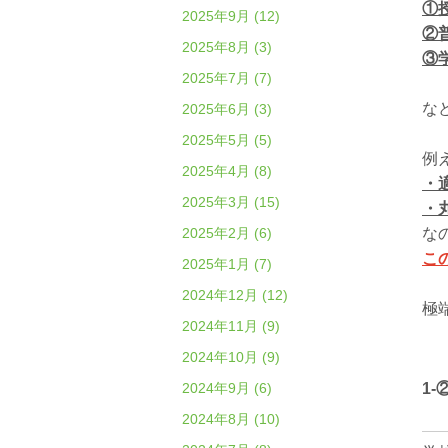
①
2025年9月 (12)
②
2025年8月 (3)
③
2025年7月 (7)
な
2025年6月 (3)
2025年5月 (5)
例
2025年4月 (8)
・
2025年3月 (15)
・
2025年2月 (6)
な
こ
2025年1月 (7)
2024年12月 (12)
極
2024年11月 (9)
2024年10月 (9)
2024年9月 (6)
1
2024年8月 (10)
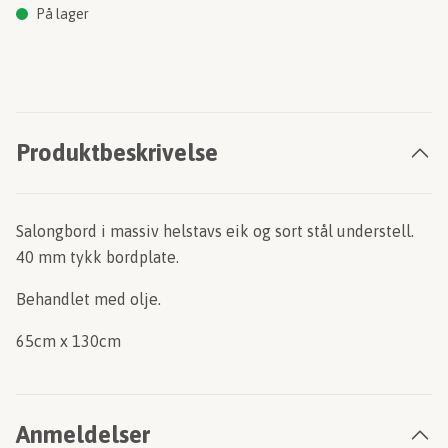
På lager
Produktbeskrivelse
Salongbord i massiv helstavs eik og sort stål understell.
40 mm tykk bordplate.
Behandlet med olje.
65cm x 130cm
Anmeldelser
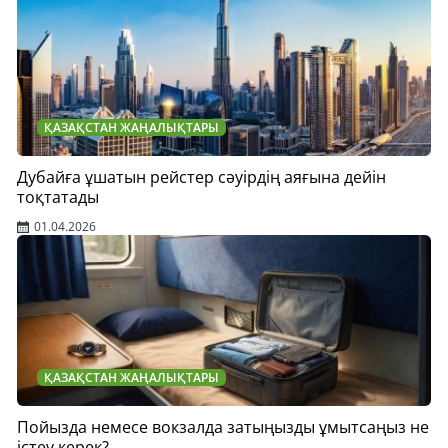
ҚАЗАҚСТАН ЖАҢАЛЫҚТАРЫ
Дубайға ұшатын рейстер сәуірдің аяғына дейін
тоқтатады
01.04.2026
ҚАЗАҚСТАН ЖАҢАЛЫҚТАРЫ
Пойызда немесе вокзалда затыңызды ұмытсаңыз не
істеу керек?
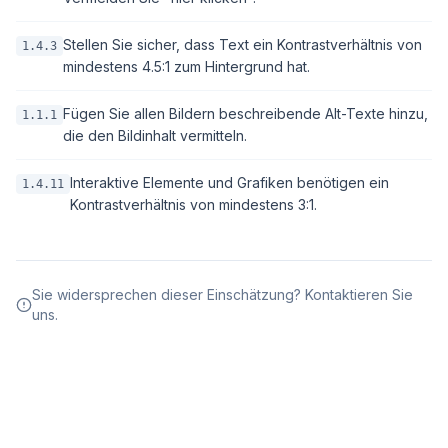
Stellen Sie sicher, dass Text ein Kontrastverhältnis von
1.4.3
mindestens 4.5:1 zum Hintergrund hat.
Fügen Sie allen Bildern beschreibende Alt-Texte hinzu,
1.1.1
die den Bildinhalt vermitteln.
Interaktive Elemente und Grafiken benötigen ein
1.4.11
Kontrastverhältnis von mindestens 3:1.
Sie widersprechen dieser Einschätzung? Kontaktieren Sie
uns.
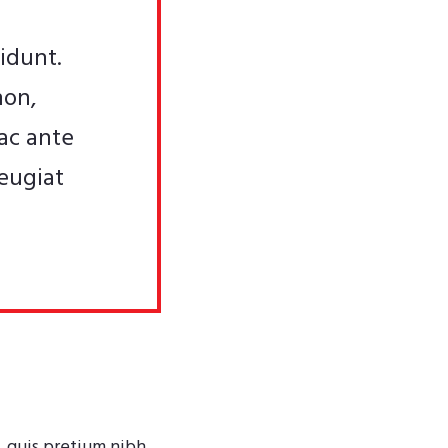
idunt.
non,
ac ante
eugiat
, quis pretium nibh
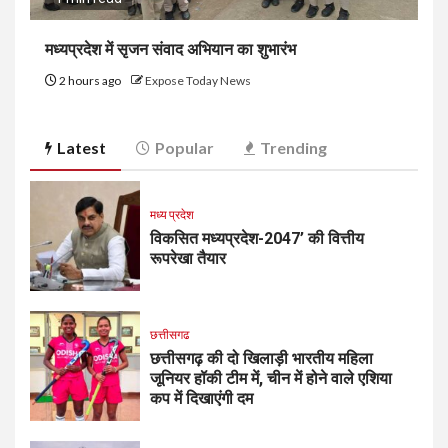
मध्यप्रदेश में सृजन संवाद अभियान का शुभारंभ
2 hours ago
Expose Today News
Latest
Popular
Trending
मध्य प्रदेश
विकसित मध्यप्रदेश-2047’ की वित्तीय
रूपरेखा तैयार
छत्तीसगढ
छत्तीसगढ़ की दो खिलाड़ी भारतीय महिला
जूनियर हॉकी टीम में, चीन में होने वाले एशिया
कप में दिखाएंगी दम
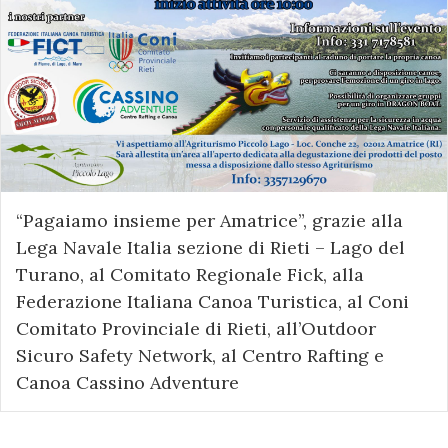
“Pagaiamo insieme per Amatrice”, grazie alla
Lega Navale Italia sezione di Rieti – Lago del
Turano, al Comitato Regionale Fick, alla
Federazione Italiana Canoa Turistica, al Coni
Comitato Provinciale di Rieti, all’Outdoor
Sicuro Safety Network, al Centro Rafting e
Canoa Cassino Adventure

> [Description of the task]:
Every line of the data above is to be repeated exactly; the images are to be left out.

> [Result for this task]:
①
2025年9月 (12)
②
2025年8月 (3)
③
2025年7月 (7)
な
2025年6月 (3)
2025年5月 (5)
例
2025年4月 (8)
・
2025年3月 (15)
・
2025年2月 (6)
な
こ
2025年1月 (7)
2024年12月 (12)
極
2024年11月 (9)
2024年10月 (9)
2024年9月 (6)
1
2024年8月 (10)
På lager
Produktbeskrivelse
Salongbord i massiv helstavs eik og sort stål understell.
40 mm tykk bordplate.
Behandlet med olje.
65cm x 130cm
Anmeldelser
ҚАЗАҚСТАН ЖАҢАЛЫҚТАРЫ
Дубайға ұшатын рейстер сәуірдің аяғына дейін
тоқтатады
01.04.2026
ҚАЗАҚСТАН ЖАҢАЛЫҚТАРЫ
Пойызда немесе вокзалда затыңызды ұмытсаңыз не
істеу керек?
Stellen Sie sicher, dass Text ein Kontrastverhältnis von
1.4.3
mindestens 4.5:1 zum Hintergrund hat.
Fügen Sie allen Bildern beschreibende Alt-Texte hinzu,
1.1.1
die den Bildinhalt vermitteln.
Interaktive Elemente und Grafiken benötigen ein
1.4.11
Kontrastverhältnis von mindestens 3:1.
Sie widersprechen dieser Einschätzung? Kontaktieren Sie
uns.
idunt.
non,
ac ante
eugiat
, quis pretium nibh
मध्यप्रदेश में सृजन संवाद अभियान का शुभारंभ
2 hours ago
Expose Today News
Latest
Popular
Trending
मध्य प्रदेश
विकसित मध्यप्रदेश-2047’ की वित्तीय
रूपरेखा तैयार
छत्तीसगढ
छत्तीसगढ़ की दो खिलाड़ी भारतीय महिला
जूनियर हॉकी टीम में, चीन में होने वाले एशिया
कप में दिखाएंगी दम
“Pagaiamo insieme per Amatrice”, grazie alla
Lega Navale Italia sezione di Rieti – Lago del
Turano, al Comitato Regionale Fick, alla
Federazione Italiana Canoa Turistica, al Coni
Comitato Provinciale di Rieti, all’Outdoor
Sicuro Safety Network, al Centro Rafting e
Canoa Cassino Adventure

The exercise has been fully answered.